As fees rise, it’s time to say NO.

And NO, again.

It’s time to check our vendors

Especially the ones we have on auto-pay.

Auto-pay is a licence for them to steal our money.

Check your cellphone, cable, phone, Internet bills.

They’re all too high and wrong.

If you threaten departure, many vendors have special “Customer Retention” Departments.

Transfer over and savor the deals. At worst, snag higher a Internet speed and free airline miles.

I found one technique: “This is the most I’ll pay per month. You figure what it will take to get me there.”

Credit card conclusions

+ Accumulating airline miles is useless. You can never use them. My friend Lucas Mendes writes, “I agree with your daughter Claire. Very disappointed with airline miles cards and miles in general. I have 400.000 with Delta and can’t go anywhere. Lucas

+ Paying high annual fees will buy you a fancy metal credit card, but nothing much else.

+ Credit cards without annual fees and without fees on foreign transactions are the real deal.

+ Long live cash back.

+ American Express Blue Cash Preferred charges $95 a year and 2.6% on foreign transactions!

+ Costco’s card works if you shop there a lot. There’s no Costco close to where I live. Bummer.

+ The two best cards appear to be Fidelity Rewards Signature Card and Amazon Prime Rewards Visa Signature Card.

You can read a little more CNBC today. Click here and here. The pieces are not comprehensive. They are semi-useful.

Don’t do stupid with your phone or your emails

Don’t open attachments — without checking with the sender.

Is the attachment legit?

Follow Harry’s Golden Rule:

When in doubt, throw it out.

Don’t open attachments from Saudi Princes. Especially ones with bone saws.

Don’t do stupid in the NYC subway

Everyone and their uncle is dropping their cell phones and Air Pods onto subway tracks.

People are jumping on the tracks, which is stupid — especially when the train is approaching.

It’s gotten so bad, I spied a fellow with one of these on the Columbus Circle station.

He’s paid by the MTA to pick up fallen junk safely. Apple Air Pods are dropping like flies onto the subway tracks. don’t wear them in the subway. Wear the cheaper corded ones.
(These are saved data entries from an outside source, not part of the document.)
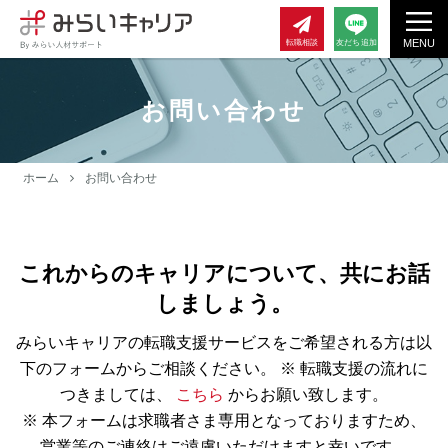
MENU
転職相談
友だち追加
お問い合わせ
ホーム
お問い合わせ
これからのキャリアについて、共にお話
しましょう。
みらいキャリアの転職支援サービスをご希望される方は以
下のフォームからご相談ください。
※ 転職支援の流れに
つきましては、
こちら
からお願い致します。
※ 本フォームは求職者さま専用となっておりますため、
営業等のご連絡はご遠慮いただけますと幸いです。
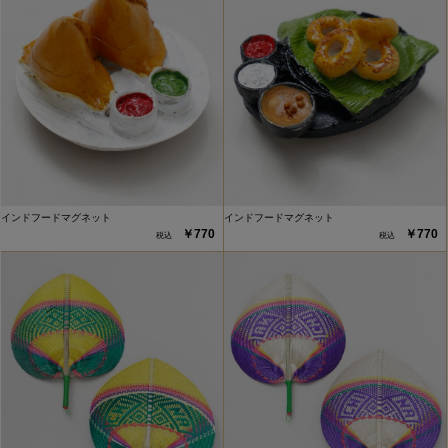
インドフードマグネット
インドフードマグネット
￥770
￥770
Speech recognition on the iPhone is really good

Talking to your phone is much faster than typing with your fat fingers. The iPhone’s translation to typed words is almost flawless.

Keys:

+ Question mark. Say “question mark”

+ Comma. Say “comma”

+ Period. Say “full stop”

+ New line. Say “new line”

My favorite app is Captio. I dictate a note to myself and hit Send. I get my thoughts as an instant email. No addressing. No nothing.

Coco Gauff is still 15 and amazing

Here’s Coco beating Venus Williams. Look at her muscles and her concentration. Wow!

The Australia Open is playing on ESPN2 and The Tennis Channel.

Tasteless humor

The market is weak today. But this should help. Latest news:

I thought Republicans were conservative and believed in balanced budgets. I guess re-election is more important.